Au XVIIème siècle, la vanité est clairement tournée vers un message moral : elle invite à la modération, à la prudence face aux biens matériels, à la conscience de la mort comme fin inéluctable. Conformément à l’idéologie protestante, elle évite les symboles religieux explicites, mais son fondement reste chrétien : la mort est le jugement, la vie terrestre est précaire.
À l’époque contemporaine, la mort est désacralisée, avec les progrès de la science et de la médecine, qui contribuent à diffuser des images de crânes dénuées du sens moralisateur des époques précédentes. Les vanités sont désormais détournées, déspiritualisées, vidées de leur signification originelle. La popularisation du symbole du crâne dans des objets de consommation de masse (bijoux, foulards, tissus, gadgets divers) y contribue également.
En art contemporain, la métaphore du temps qui passe, avec la mort pour échéance, se traduit souvent par d’autres symboles, et la vanité est perçue comme une critique ou une satire sociale, plus que comme une injonction à maintenir une certaine rigueur morale.
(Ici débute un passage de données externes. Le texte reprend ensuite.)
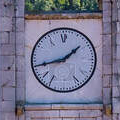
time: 1:43
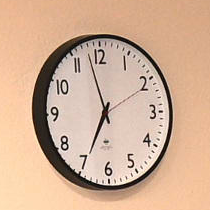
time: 6:57
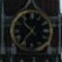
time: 10:36
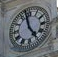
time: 4:57
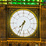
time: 7:33
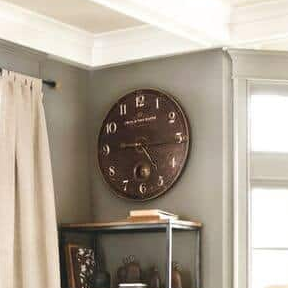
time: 4:45
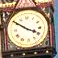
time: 3:50
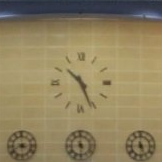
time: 10:26
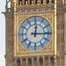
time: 12:14
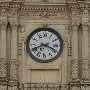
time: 3:40
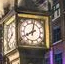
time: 8:01
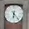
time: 6:23
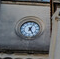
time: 5:03
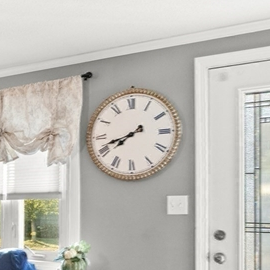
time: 7:41
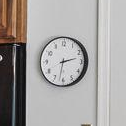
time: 2:32
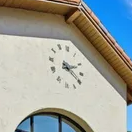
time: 2:20
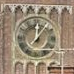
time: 12:06
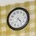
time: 4:35
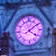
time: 4:09
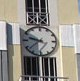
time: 9:38
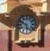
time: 5:49
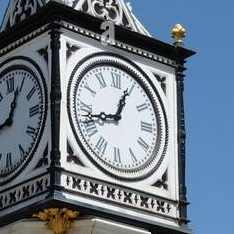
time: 12:42
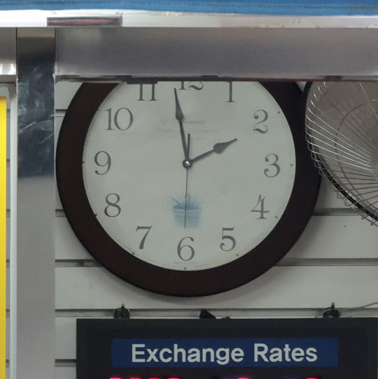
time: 1:58
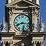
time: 8:16
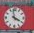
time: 3:58
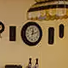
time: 12:11
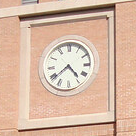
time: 4:38
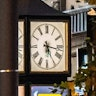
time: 5:16
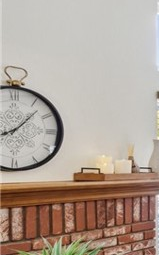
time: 8:07
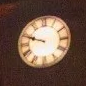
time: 9:48
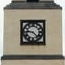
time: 9:22
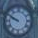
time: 9:50
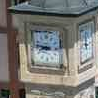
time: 8:46
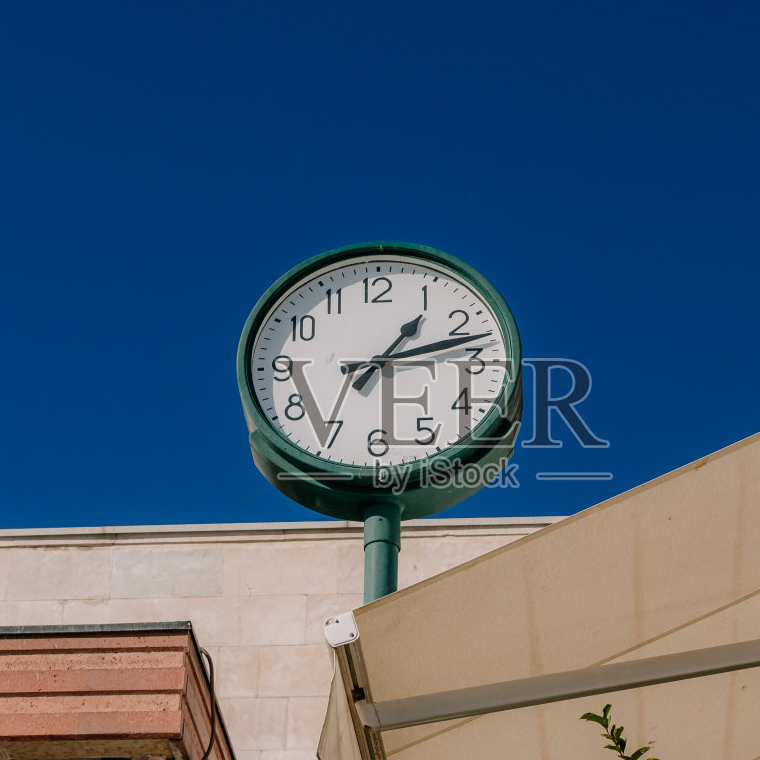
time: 1:12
Les objets de luxe, les produits de consommation, les signes de pouvoir et de richesse sont mis en scène non plus pour inciter à la modération, mais pour montrer l’illusion de ces valeurs dans un monde de surproduction et de surconsommation.
Damien Hirst, par exemple, crée des vanités modernes où des crânes sont incrustés de diamants ou présentés dans des contextes cliniques, transformant le message traditionnel en une réflexion sur la marchandisation de la mort et du luxe. D’autres artistes contemporains perpétuent la tradition de la vanité dans sa pureté originelle, comme Gerhard Richter ou certains peintres moins connus, qui maintiennent le lien avec le genre classique.
Malgré ses phases d’éclipse, la vanité reste un fil conducteur dans l’histoire de l’art, reliant Antiquité, Moyen Âge, Renaissance, époque moderne et contemporaine. Elle témoigne d’une préoccupation humaine constante : la conscience de la mort, la fragilité des biens, l’illusion des ambitions terrestres. En cela, elle fonctionne comme un pont entre différentes époques et cultures, montrant que certaines questions fondamentales traversent les siècles.
Bien que notre époque ait souvent oublié la richesse symbolique et la subtilité des anciennes vanités, il existe un champ de créativité à exploiter, notamment sur le mode abstrait, où la vanité peut être réinventée sans reproduire les codes classiques. La vanité, en tant que genre, montre ainsi sa capacité à évoluer, à se réadapter aux contextes historiques et philosophiques, tout en conservant son cœur : la réflexion sur la précarité de la vie et la puissance de la mort.